SCMPPI: Supervised Contrastive Multimodal Framework for Predicting Protein-Protein Interactions
Shengrui XU, Tianchi Lu, Zikun Wang, Jixiu Zhai
TL;DR
SCMPPI addresses PPI prediction by fusing sequence-derived features with network topology through a multimodal encoder and training with a supervised contrastive objective that includes negative-sample filtering. The method integrates AAC, DPC, and ESMC-CKSAAP sequence representations with Node2Vec graph embeddings, and optimizes a joint loss that combines binary classification with a filtered contrastive term, yielding state-of-the-art accuracy and AUC across eight benchmarks and strong cross-species generalization. Ablation studies confirm the complementary value of sequence, graph, and contrastive components, while network-focused tests demonstrate practical utility in CD9, Wnt, and cancer-related interaction networks. Collectively, SCMPPI advances multimodal biological data analysis by enhancing representation alignment, reducing false negatives, and supporting robust PPI prediction across diverse species and contexts.
Abstract
Protein-protein interaction (PPI) prediction plays a pivotal role in deciphering cellular functions and disease mechanisms.
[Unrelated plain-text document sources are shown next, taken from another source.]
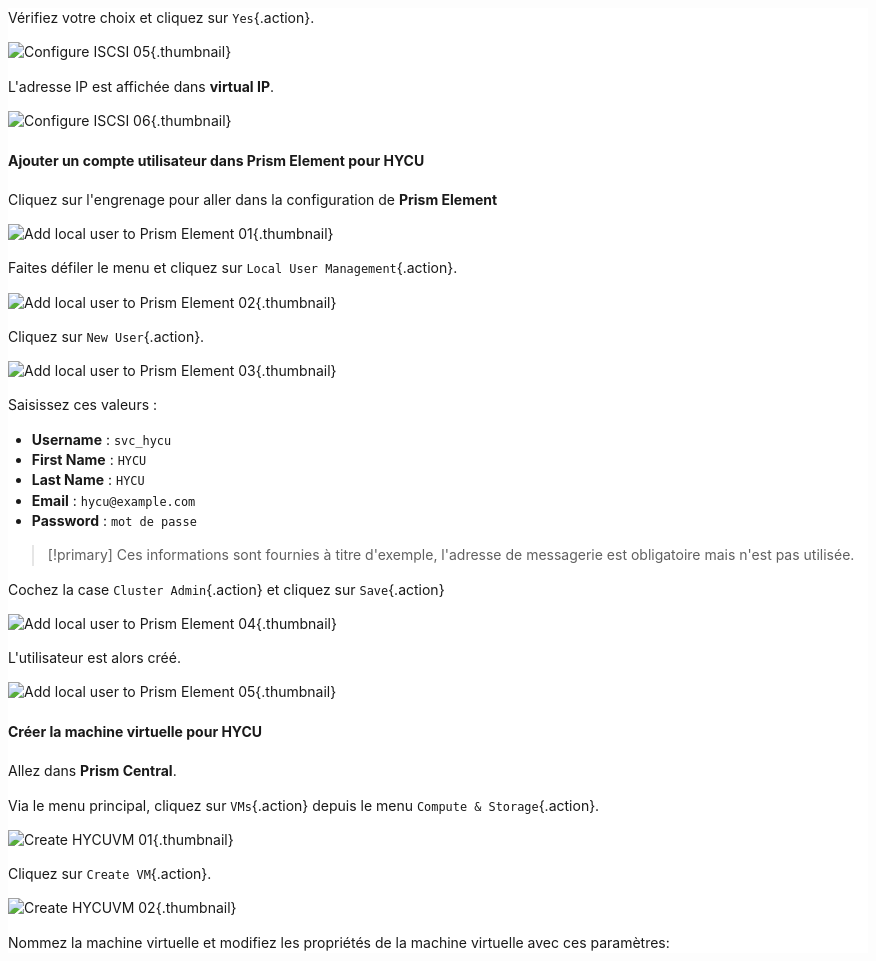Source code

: Vérifiez votre choix et cliquez sur `Yes`{.action}.

![Configure ISCSI 05](00-configureiscsi05.png){.thumbnail}

L'adresse IP est affichée dans **virtual IP**.

![Configure ISCSI 06](00-configureiscsi06.png){.thumbnail}

#### Ajouter un compte utilisateur dans **Prism Element** pour HYCU

Cliquez sur l'engrenage pour aller dans la configuration de **Prism Element**

![Add local user to Prism Element 01](01-adduserprismelement01.png){.thumbnail}

Faites défiler le menu et cliquez sur `Local User Management`{.action}.

![Add local user to Prism Element 02](01-adduserprismelement02.png){.thumbnail}

Cliquez sur `New User`{.action}.

![Add local user to Prism Element 03](01-adduserprismelement03.png){.thumbnail}

Saisissez ces valeurs :

- **Username** : `svc_hycu`
- **First Name** : `HYCU`
- **Last Name** : `HYCU`
- **Email** : `hycu@example.com`
- **Password** : `mot de passe`

> [!primary]
> Ces informations sont fournies à titre d'exemple, l'adresse de messagerie est obligatoire mais n'est pas utilisée.

Cochez la case `Cluster Admin`{.action} et cliquez sur `Save`{.action}

![Add local user to Prism Element 04](01-adduserprismelement04.png){.thumbnail}

L'utilisateur est alors créé.

![Add local user to Prism Element 05](01-adduserprismelement05.png){.thumbnail}

#### Créer la machine virtuelle pour HYCU

Allez dans **Prism Central**.

Via le menu principal, cliquez sur `VMs`{.action} depuis le menu `Compute & Storage`{.action}.

![Create HYCUVM 01](02-createhycuvm01.png){.thumbnail}

Cliquez sur `Create VM`{.action}.

![Create HYCUVM 02](02-createhycuvm02.png){.thumbnail}

Nommez la machine virtuelle et modifiez les propriétés de la machine virtuelle avec ces paramètres:
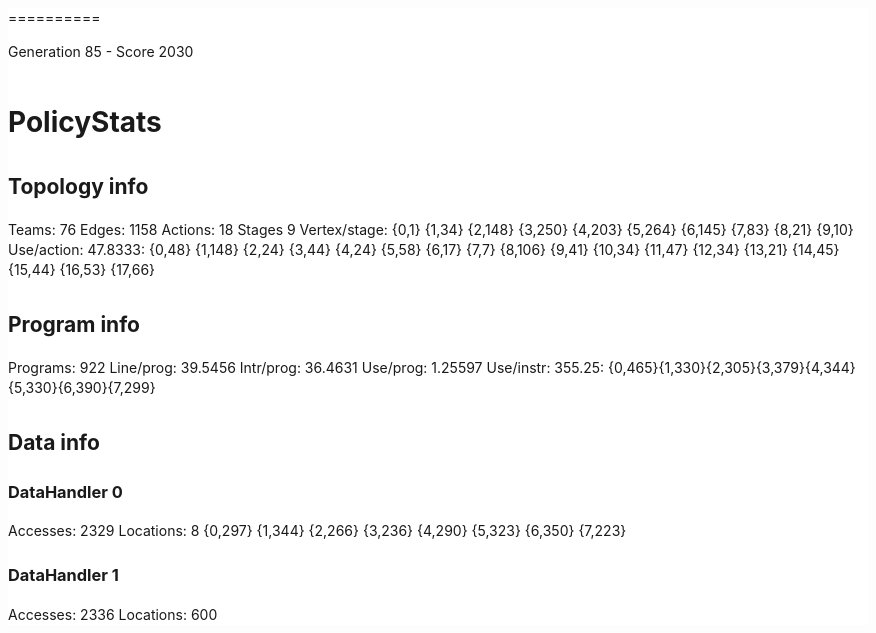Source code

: 
==========

Generation 85 - Score 2030

# PolicyStats
## Topology info
Teams:		76
Edges:		1158
Actions:	18
Stages		9
Vertex/stage:	{0,1} {1,34} {2,148} {3,250} {4,203} {5,264} {6,145} {7,83} {8,21} {9,10} 
Use/action:	47.8333: {0,48} {1,148} {2,24} {3,44} {4,24} {5,58} {6,17} {7,7} {8,106} {9,41} {10,34} {11,47} {12,34} {13,21} {14,45} {15,44} {16,53} {17,66} 

## Program info
Programs:	922
Line/prog:	39.5456
Intr/prog:	36.4631
Use/prog:	1.25597
Use/instr:	355.25: {0,465}{1,330}{2,305}{3,379}{4,344}{5,330}{6,390}{7,299}

## Data info

### DataHandler 0
Accesses:	2329
Locations:	8
{0,297} {1,344} {2,266} {3,236} {4,290} {5,323} {6,350} {7,223} 

### DataHandler 1
Accesses:	2336
Locations:	600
To address the limitations of traditional experimental methods and existing computational approaches in cross-modal feature fusion and false-negative suppression, we propose SCMPPI-a novel supervised contrastive multimodal framework. By effectively integrating sequence-based features (AAC, DPC, ESMC-CKSAAP) with network topology (Node2Vec embeddings) and incorporating an enhanced contrastive learning strategy with negative sample filtering, SCMPPI achieves superior prediction performance. Extensive experiments on eight benchmark datasets demonstrate its state-of-the-art accuracy(98.13%) and AUC(99.69%), along with excellent cross-species generalization (AUC>99%). Successful applications in CD9 networks, Wnt pathway analysis, and cancer-specific networks further highlight its potential for disease target discovery, establishing SCMPPI as a powerful tool for multimodal biological data analysis.